Saved data entries

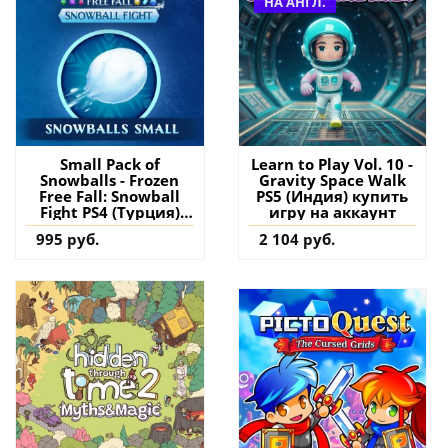
НА АНГЛ.
Small Pack of
Learn to Play Vol. 10 -
Snowballs - Frozen
Gravity Space Walk
Free Fall: Snowball
PS5 (Индия) купить
Fight PS4 (Турция)
игру на аккаунт
купить дополнение
995 руб.
2 104 руб.
на аккаунт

- **What you have to do**: Change every "руб." to "RUB" in the text read from the pictures in the listing, and write that text out again with nothing else altered. Leave out the pictures themselves.

- **Worked solution**:
НА АНГЛ.
Small Pack of
Learn to Play Vol. 10 -
Snowballs - Frozen
Gravity Space Walk
Free Fall: Snowball
PS5 (Индия) купить
Fight PS4 (Турция)
игру на аккаунт
купить дополнение
995 RUB
2 104 RUB
на аккаунт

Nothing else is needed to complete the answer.